After thinking about it, since the apparent split with OW, he's "tested" me on more than one occasion - I remember he did it at Mothers Day, as well. Even admitted "He wanted to see what I would do" after I called him on it.

I also know he's frustrated. This is a man who's always on the go - being tied to a hospital bed has to be getting to him. Plus the unexpected people dropping in. When I got there yesterday, he had had the nurses put signs up on his door "No visitors allowed" and "Stop at nurses station before entering". Of course, people close to him, like me, lol, ignore the signs and just go in. And, his phone never stops ringing (with no caller ID!). It's got to be frustrating for him, and I know that, but jeez, don't take it out on me just because you CAN.

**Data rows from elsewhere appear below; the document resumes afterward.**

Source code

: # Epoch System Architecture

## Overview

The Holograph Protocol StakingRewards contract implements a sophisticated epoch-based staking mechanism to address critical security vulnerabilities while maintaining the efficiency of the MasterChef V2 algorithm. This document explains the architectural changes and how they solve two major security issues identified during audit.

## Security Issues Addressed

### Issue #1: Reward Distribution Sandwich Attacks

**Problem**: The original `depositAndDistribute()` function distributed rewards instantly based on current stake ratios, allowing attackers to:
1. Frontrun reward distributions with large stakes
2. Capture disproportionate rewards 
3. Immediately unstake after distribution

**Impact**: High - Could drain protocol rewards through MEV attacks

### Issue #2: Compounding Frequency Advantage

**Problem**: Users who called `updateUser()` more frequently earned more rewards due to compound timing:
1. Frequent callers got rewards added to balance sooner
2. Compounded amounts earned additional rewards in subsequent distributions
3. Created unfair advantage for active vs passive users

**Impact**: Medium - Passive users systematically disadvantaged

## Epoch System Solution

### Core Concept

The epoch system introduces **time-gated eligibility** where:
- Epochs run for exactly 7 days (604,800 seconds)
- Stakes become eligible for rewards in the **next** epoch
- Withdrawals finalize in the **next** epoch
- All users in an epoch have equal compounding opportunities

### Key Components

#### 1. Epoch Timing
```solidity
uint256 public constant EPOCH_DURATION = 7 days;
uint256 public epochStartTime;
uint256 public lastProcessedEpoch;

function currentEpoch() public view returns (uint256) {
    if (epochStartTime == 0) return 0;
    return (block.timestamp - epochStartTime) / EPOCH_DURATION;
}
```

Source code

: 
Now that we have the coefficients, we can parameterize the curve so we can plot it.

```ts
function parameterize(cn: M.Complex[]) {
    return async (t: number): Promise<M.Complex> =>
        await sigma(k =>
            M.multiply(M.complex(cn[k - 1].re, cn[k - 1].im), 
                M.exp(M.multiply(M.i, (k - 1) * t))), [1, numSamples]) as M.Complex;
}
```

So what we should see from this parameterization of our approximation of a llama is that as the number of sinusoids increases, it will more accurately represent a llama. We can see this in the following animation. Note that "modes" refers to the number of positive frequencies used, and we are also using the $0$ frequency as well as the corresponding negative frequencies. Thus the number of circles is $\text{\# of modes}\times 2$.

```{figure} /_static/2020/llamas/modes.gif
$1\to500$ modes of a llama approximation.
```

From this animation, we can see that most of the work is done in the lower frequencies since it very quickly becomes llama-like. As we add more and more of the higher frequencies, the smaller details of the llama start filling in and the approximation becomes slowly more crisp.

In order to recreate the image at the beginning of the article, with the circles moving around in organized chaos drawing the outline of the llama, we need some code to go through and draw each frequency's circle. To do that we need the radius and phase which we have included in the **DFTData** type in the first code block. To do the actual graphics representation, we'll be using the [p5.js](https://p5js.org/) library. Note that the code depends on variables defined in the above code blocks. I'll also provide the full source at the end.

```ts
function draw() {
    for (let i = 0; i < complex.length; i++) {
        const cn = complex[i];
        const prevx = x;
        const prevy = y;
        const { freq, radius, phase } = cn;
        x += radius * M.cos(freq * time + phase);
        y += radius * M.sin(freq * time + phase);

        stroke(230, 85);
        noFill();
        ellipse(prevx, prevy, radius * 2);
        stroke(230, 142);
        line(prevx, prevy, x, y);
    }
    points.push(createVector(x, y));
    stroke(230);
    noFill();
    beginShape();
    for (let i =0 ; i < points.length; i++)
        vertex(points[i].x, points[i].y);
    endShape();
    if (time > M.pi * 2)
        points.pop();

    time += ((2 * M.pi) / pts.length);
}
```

And, it's funny, even through the argument on the phone before I got there, he still gave me the impression he wanted us to be there. I almost have to wonder if he was hoping I would be there and OW would show up - kind of a reverse thing. To piss her off, not me. It makes me wonder. But, whatever - it didn't happen and I'm very thankful for that.

I know it's up to me to keep taking the high road and not let this crap get to me, I guess I was feeling the stress, too. He really fails to see any side but his own. I try to see things from his POV, and I sometimes wish he would do the same thing. I know, I shouldn't expect that, lol, yet it would be nice. I know this an extreme circumstance, him being the hospital, but I didn't put him there. It's his own damned fault he hasn't taken care of his health issues.

Sorry - I'm venting again. But it kind of helps to say the things I'd love to say to him! I can trick my mind into thinking I've said them *out loud* and sometimes it helps make those thoughts go away.